One of the curses (and blessings) of my personality type is that I probably can tell you how “that” works, or have a very good guess at synthesising an answer. This ability derives from my encyclopaedic knowledge of how stuff does actually work, built up from lifelong study driven by unending curiosity.

Knowing how stuff works is very useful, but sometimes of course, the curosity can lead one into strange directions.

And so to the Single Retail Banana (SRB), which I have now observed in various motorway service areas, and wondered on how it came to be.

The Traditional Bunch Banana (TBB) is quite a good product with its own fully recyclable packaging, in multipack format (i.e., hands/bunches).
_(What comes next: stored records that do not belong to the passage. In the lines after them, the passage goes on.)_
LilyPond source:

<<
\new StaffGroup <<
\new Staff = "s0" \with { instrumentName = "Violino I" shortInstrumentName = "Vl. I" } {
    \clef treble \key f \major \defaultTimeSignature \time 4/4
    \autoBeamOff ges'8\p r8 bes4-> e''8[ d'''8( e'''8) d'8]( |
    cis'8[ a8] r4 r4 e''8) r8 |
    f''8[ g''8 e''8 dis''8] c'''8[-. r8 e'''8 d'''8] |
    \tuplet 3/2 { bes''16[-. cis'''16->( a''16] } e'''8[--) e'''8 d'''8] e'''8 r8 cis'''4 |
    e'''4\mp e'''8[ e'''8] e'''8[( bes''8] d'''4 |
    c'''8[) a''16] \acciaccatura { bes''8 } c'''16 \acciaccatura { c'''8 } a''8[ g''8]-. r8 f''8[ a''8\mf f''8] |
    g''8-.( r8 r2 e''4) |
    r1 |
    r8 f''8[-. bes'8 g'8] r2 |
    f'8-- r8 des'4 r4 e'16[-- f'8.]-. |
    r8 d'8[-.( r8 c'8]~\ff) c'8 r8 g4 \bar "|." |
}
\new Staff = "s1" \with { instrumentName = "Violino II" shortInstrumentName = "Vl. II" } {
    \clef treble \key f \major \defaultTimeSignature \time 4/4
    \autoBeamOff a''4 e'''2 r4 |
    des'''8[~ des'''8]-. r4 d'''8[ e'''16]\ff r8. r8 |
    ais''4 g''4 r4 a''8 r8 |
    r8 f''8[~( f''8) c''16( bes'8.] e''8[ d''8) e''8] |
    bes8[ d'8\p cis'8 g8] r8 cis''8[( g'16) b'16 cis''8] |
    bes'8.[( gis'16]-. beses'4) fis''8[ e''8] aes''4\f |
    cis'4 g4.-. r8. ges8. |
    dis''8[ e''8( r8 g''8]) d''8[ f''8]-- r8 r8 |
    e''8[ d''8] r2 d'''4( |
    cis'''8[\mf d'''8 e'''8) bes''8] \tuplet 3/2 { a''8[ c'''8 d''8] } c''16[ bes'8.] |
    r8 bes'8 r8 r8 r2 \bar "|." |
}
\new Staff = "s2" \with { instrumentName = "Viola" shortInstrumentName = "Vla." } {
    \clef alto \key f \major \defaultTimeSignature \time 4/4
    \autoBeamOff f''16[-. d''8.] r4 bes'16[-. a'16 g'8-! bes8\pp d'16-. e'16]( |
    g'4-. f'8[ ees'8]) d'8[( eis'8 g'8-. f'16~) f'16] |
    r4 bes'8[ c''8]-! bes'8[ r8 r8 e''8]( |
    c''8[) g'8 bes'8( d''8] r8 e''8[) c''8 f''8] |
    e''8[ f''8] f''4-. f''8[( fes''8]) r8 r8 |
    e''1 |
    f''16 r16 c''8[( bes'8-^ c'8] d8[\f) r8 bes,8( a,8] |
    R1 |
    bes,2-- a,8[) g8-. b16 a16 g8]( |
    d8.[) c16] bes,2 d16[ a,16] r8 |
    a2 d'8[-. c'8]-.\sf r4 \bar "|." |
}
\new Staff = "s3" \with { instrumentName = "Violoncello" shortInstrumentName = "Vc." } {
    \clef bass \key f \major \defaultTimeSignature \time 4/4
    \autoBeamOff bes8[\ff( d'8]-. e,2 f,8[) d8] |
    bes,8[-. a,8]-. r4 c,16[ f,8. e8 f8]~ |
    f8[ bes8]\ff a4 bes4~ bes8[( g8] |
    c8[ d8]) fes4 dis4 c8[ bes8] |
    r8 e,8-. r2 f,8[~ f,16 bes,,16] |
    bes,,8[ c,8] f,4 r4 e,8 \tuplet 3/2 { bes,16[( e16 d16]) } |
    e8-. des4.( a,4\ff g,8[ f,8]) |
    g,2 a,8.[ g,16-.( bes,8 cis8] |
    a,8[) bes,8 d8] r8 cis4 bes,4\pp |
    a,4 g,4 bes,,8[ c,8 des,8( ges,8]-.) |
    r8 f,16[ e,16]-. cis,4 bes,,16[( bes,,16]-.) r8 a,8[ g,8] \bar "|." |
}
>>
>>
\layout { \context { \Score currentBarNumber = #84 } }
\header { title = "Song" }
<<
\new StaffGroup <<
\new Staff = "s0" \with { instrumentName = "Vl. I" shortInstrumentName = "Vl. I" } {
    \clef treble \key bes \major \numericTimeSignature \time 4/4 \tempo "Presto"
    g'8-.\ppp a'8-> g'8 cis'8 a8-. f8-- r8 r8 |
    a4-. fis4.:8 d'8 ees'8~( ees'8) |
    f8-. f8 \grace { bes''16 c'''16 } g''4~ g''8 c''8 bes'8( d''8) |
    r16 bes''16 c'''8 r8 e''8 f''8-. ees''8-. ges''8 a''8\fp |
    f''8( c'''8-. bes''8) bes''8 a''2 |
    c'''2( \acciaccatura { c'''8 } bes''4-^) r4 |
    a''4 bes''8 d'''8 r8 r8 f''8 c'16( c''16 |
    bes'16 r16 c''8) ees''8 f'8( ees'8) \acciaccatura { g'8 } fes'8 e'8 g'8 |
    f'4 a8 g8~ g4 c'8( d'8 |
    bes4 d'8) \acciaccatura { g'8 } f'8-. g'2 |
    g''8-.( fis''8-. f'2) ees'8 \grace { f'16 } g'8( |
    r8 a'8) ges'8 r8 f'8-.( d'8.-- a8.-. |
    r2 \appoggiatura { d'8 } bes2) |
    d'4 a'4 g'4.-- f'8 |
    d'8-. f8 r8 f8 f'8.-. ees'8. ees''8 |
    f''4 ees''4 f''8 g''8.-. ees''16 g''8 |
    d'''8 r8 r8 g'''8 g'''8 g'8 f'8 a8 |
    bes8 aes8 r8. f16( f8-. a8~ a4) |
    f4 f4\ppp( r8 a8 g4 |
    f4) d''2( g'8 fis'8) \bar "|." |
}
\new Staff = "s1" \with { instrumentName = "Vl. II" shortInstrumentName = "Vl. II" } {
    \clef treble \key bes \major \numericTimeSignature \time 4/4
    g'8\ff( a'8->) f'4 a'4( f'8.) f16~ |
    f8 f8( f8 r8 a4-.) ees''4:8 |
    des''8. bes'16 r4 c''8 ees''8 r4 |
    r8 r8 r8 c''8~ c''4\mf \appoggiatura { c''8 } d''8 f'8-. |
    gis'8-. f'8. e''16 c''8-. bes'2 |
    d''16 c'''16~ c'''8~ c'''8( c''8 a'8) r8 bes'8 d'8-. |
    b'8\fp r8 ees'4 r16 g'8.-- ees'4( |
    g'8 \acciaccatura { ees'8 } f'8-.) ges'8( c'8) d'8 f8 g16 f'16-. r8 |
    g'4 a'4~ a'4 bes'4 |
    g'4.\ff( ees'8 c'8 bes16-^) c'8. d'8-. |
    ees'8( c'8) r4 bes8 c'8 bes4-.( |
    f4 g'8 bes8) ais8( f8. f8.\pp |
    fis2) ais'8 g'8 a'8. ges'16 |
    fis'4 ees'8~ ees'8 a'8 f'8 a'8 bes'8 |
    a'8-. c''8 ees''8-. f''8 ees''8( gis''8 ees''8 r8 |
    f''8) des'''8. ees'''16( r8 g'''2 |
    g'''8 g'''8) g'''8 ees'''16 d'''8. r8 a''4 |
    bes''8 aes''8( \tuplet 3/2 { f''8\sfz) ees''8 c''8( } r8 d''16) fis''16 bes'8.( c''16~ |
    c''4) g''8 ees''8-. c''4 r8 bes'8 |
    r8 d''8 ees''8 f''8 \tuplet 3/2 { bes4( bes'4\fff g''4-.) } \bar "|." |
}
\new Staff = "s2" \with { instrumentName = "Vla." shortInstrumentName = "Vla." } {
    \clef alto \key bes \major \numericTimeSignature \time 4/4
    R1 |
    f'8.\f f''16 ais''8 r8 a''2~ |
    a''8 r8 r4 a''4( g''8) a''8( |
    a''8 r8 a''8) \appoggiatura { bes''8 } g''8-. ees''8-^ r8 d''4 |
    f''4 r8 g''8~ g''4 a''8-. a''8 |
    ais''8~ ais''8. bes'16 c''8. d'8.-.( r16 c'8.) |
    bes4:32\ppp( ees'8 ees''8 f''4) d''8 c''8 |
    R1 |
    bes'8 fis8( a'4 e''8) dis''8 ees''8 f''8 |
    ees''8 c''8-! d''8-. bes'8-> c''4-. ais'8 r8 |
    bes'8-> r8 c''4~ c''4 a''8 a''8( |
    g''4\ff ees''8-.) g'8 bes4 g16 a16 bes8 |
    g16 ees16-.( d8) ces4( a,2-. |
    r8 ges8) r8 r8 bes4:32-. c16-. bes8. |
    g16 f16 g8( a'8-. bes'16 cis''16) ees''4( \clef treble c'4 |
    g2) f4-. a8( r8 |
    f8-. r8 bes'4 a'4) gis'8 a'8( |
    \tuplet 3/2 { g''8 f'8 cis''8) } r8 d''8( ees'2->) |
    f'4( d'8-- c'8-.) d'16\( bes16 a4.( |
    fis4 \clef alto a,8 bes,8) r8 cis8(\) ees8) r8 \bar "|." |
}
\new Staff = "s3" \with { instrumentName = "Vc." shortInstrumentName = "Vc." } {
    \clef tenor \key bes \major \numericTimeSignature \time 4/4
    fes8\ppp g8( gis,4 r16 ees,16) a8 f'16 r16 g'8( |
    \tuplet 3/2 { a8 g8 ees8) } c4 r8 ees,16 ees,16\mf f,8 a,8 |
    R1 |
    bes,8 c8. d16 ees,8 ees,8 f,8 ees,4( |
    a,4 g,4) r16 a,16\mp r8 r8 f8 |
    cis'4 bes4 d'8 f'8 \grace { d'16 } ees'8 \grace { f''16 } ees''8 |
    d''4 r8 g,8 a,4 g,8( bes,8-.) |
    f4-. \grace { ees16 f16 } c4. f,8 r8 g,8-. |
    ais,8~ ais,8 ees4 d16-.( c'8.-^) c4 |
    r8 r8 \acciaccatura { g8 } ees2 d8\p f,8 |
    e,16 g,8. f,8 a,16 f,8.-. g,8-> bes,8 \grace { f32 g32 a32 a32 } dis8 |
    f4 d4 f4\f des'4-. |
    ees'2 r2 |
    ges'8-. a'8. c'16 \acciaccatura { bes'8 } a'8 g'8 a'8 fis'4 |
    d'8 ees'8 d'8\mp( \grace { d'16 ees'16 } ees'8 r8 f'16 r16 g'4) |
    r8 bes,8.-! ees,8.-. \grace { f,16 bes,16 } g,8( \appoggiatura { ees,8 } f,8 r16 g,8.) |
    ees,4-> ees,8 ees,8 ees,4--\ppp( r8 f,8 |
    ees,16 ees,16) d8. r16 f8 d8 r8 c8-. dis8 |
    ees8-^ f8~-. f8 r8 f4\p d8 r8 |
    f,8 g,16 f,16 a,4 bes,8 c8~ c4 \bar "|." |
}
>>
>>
The SRB is however an interesting development – somebody has managed to get bananas to grow as singletons, rather than in bunches with a little vestigial stalk, rather than the full monty torn off a bunch (see the picture below)
Comparing Banana Stalks

The SRB could of course be a variety of banana that just grows that way, but my guess is they stick a little band/ring on the stalk to restrict total growth and make the fruit drop off (just like farmers do with lambs tails)

So, imagine the excitement as the group of fruit design consultants and edible plant engineers got together and realised that they could make a banana that saves money by picking itself, requires no processing to tear the bunches and with less stalk, costs less to transport. What a thrill!